**Directive:**
Switch "legible" to "readable" everywhere it appears in the data below. Give all of the data again with nothing else changed.

(Stored data entries)
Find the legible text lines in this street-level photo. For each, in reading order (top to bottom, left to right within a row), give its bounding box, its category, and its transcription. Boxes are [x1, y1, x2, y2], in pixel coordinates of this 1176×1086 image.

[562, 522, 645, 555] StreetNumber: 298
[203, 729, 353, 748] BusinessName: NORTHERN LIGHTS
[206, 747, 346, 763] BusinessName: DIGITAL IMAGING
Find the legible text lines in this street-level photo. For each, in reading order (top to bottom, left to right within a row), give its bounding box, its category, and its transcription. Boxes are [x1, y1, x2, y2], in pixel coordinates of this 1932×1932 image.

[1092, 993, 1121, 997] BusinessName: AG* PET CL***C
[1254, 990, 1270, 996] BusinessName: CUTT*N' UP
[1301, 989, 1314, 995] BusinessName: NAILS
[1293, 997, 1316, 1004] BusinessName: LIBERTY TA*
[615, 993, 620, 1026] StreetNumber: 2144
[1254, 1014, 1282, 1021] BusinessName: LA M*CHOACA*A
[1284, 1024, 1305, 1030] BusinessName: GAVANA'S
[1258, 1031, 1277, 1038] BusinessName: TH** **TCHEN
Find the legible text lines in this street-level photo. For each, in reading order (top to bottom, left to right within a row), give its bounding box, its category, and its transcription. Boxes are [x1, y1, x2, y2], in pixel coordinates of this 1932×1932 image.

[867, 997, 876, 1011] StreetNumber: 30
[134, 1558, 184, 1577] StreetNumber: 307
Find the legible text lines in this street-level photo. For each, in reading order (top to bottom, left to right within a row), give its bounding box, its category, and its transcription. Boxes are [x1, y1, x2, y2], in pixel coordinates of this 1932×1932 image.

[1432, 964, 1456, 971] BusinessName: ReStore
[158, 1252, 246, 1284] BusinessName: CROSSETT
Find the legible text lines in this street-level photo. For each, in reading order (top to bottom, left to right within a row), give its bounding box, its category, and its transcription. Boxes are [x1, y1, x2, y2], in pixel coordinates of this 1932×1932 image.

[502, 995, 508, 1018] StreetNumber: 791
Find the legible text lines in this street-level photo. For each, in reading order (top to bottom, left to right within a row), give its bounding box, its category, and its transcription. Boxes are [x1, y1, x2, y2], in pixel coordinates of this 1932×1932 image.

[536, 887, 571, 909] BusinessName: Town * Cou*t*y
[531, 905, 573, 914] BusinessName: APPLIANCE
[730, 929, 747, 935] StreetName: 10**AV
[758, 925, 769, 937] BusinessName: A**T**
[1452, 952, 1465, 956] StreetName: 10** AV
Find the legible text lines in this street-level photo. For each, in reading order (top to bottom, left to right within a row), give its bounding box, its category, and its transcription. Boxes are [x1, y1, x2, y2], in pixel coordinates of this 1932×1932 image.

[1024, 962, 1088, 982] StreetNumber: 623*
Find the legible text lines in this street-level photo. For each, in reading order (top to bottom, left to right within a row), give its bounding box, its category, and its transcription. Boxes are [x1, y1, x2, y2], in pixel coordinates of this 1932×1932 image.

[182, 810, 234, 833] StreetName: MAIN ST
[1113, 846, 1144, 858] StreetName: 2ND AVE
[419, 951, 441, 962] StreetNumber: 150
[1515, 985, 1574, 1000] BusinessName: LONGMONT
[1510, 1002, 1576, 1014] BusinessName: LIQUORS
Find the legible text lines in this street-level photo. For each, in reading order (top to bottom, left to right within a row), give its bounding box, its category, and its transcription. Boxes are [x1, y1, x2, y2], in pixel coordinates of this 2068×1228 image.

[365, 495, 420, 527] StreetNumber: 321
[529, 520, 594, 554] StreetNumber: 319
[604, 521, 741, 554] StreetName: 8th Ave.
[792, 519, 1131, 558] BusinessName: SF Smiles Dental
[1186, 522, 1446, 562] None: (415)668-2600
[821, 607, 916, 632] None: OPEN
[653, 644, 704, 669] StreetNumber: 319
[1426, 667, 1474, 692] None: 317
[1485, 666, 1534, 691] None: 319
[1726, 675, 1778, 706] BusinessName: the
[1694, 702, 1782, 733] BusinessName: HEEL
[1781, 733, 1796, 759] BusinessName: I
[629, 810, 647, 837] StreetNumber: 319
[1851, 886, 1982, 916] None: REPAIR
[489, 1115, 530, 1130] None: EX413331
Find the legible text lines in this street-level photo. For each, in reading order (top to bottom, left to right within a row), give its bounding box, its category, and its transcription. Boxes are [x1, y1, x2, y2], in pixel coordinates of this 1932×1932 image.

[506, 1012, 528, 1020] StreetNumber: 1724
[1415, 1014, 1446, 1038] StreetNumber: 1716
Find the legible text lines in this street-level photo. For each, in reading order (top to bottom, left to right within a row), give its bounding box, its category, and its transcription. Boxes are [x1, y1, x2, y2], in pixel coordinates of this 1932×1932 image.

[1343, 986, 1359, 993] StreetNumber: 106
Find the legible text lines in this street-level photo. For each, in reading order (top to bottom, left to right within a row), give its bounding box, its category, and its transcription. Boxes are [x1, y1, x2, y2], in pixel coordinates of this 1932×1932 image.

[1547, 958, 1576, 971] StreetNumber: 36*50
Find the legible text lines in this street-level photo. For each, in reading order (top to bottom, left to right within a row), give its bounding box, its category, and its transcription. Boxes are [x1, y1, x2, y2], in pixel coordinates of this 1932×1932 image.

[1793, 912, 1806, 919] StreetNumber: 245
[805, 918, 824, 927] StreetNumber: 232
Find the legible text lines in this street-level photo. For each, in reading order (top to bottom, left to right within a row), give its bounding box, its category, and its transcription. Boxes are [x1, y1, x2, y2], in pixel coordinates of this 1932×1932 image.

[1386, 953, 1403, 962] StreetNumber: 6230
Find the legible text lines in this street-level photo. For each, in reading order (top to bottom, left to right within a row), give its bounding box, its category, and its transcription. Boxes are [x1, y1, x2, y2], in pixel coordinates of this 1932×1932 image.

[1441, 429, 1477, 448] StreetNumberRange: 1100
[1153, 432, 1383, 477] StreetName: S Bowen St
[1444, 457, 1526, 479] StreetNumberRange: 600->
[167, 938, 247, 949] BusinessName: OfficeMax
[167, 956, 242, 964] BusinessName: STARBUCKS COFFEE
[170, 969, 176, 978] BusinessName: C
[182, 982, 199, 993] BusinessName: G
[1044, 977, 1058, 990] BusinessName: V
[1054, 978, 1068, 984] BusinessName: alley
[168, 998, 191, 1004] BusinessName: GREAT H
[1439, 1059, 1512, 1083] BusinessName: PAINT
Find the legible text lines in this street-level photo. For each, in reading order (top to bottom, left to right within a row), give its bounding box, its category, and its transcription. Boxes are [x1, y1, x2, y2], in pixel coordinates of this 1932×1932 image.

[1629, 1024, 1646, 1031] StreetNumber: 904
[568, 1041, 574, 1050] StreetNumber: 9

**Response for this exercise:**
Find the readable text lines in this street-level photo. For each, in reading order (top to bottom, left to right within a row), give its bounding box, its category, and its transcription. Boxes are [x1, y1, x2, y2], in pixel coordinates of this 1176×1086 image.

[562, 522, 645, 555] StreetNumber: 298
[203, 729, 353, 748] BusinessName: NORTHERN LIGHTS
[206, 747, 346, 763] BusinessName: DIGITAL IMAGING
Find the readable text lines in this street-level photo. For each, in reading order (top to bottom, left to right within a row), give its bounding box, its category, and its transcription. Boxes are [x1, y1, x2, y2], in pixel coordinates of this 1932×1932 image.

[1092, 993, 1121, 997] BusinessName: AG* PET CL***C
[1254, 990, 1270, 996] BusinessName: CUTT*N' UP
[1301, 989, 1314, 995] BusinessName: NAILS
[1293, 997, 1316, 1004] BusinessName: LIBERTY TA*
[615, 993, 620, 1026] StreetNumber: 2144
[1254, 1014, 1282, 1021] BusinessName: LA M*CHOACA*A
[1284, 1024, 1305, 1030] BusinessName: GAVANA'S
[1258, 1031, 1277, 1038] BusinessName: TH** **TCHEN
Find the readable text lines in this street-level photo. For each, in reading order (top to bottom, left to right within a row), give its bounding box, its category, and its transcription. Boxes are [x1, y1, x2, y2], in pixel coordinates of this 1932×1932 image.

[867, 997, 876, 1011] StreetNumber: 30
[134, 1558, 184, 1577] StreetNumber: 307
Find the readable text lines in this street-level photo. For each, in reading order (top to bottom, left to right within a row), give its bounding box, its category, and its transcription. Boxes are [x1, y1, x2, y2], in pixel coordinates of this 1932×1932 image.

[1432, 964, 1456, 971] BusinessName: ReStore
[158, 1252, 246, 1284] BusinessName: CROSSETT
Find the readable text lines in this street-level photo. For each, in reading order (top to bottom, left to right within a row), give its bounding box, its category, and its transcription. Boxes are [x1, y1, x2, y2], in pixel coordinates of this 1932×1932 image.

[502, 995, 508, 1018] StreetNumber: 791
Find the readable text lines in this street-level photo. For each, in reading order (top to bottom, left to right within a row), give its bounding box, its category, and its transcription. Boxes are [x1, y1, x2, y2], in pixel coordinates of this 1932×1932 image.

[536, 887, 571, 909] BusinessName: Town * Cou*t*y
[531, 905, 573, 914] BusinessName: APPLIANCE
[730, 929, 747, 935] StreetName: 10**AV
[758, 925, 769, 937] BusinessName: A**T**
[1452, 952, 1465, 956] StreetName: 10** AV
Find the readable text lines in this street-level photo. For each, in reading order (top to bottom, left to right within a row), give its bounding box, its category, and its transcription. Boxes are [x1, y1, x2, y2], in pixel coordinates of this 1932×1932 image.

[1024, 962, 1088, 982] StreetNumber: 623*
Find the readable text lines in this street-level photo. For each, in reading order (top to bottom, left to right within a row), give its bounding box, its category, and its transcription. Boxes are [x1, y1, x2, y2], in pixel coordinates of this 1932×1932 image.

[182, 810, 234, 833] StreetName: MAIN ST
[1113, 846, 1144, 858] StreetName: 2ND AVE
[419, 951, 441, 962] StreetNumber: 150
[1515, 985, 1574, 1000] BusinessName: LONGMONT
[1510, 1002, 1576, 1014] BusinessName: LIQUORS
Find the readable text lines in this street-level photo. For each, in reading order (top to bottom, left to right within a row), give its bounding box, its category, and its transcription. Boxes are [x1, y1, x2, y2], in pixel coordinates of this 2068×1228 image.

[365, 495, 420, 527] StreetNumber: 321
[529, 520, 594, 554] StreetNumber: 319
[604, 521, 741, 554] StreetName: 8th Ave.
[792, 519, 1131, 558] BusinessName: SF Smiles Dental
[1186, 522, 1446, 562] None: (415)668-2600
[821, 607, 916, 632] None: OPEN
[653, 644, 704, 669] StreetNumber: 319
[1426, 667, 1474, 692] None: 317
[1485, 666, 1534, 691] None: 319
[1726, 675, 1778, 706] BusinessName: the
[1694, 702, 1782, 733] BusinessName: HEEL
[1781, 733, 1796, 759] BusinessName: I
[629, 810, 647, 837] StreetNumber: 319
[1851, 886, 1982, 916] None: REPAIR
[489, 1115, 530, 1130] None: EX413331
Find the readable text lines in this street-level photo. For each, in reading order (top to bottom, left to right within a row), give its bounding box, its category, and its transcription. Boxes are [x1, y1, x2, y2], in pixel coordinates of this 1932×1932 image.

[506, 1012, 528, 1020] StreetNumber: 1724
[1415, 1014, 1446, 1038] StreetNumber: 1716
Find the readable text lines in this street-level photo. For each, in reading order (top to bottom, left to right within a row), give its bounding box, its category, and its transcription. Boxes are [x1, y1, x2, y2], in pixel coordinates of this 1932×1932 image.

[1343, 986, 1359, 993] StreetNumber: 106
Find the readable text lines in this street-level photo. For each, in reading order (top to bottom, left to right within a row), give its bounding box, its category, and its transcription. Boxes are [x1, y1, x2, y2], in pixel coordinates of this 1932×1932 image.

[1547, 958, 1576, 971] StreetNumber: 36*50
Find the readable text lines in this street-level photo. For each, in reading order (top to bottom, left to right within a row), give its bounding box, its category, and its transcription. Boxes are [x1, y1, x2, y2], in pixel coordinates of this 1932×1932 image.

[1793, 912, 1806, 919] StreetNumber: 245
[805, 918, 824, 927] StreetNumber: 232
Find the readable text lines in this street-level photo. For each, in reading order (top to bottom, left to right within a row), give its bounding box, its category, and its transcription. Boxes are [x1, y1, x2, y2], in pixel coordinates of this 1932×1932 image.

[1386, 953, 1403, 962] StreetNumber: 6230
Find the readable text lines in this street-level photo. For each, in reading order (top to bottom, left to right within a row), give its bounding box, its category, and its transcription. Boxes are [x1, y1, x2, y2], in pixel coordinates of this 1932×1932 image.

[1441, 429, 1477, 448] StreetNumberRange: 1100
[1153, 432, 1383, 477] StreetName: S Bowen St
[1444, 457, 1526, 479] StreetNumberRange: 600->
[167, 938, 247, 949] BusinessName: OfficeMax
[167, 956, 242, 964] BusinessName: STARBUCKS COFFEE
[170, 969, 176, 978] BusinessName: C
[182, 982, 199, 993] BusinessName: G
[1044, 977, 1058, 990] BusinessName: V
[1054, 978, 1068, 984] BusinessName: alley
[168, 998, 191, 1004] BusinessName: GREAT H
[1439, 1059, 1512, 1083] BusinessName: PAINT
Find the readable text lines in this street-level photo. For each, in reading order (top to bottom, left to right within a row), give its bounding box, its category, and its transcription. Boxes are [x1, y1, x2, y2], in pixel coordinates of this 1932×1932 image.

[1629, 1024, 1646, 1031] StreetNumber: 904
[568, 1041, 574, 1050] StreetNumber: 9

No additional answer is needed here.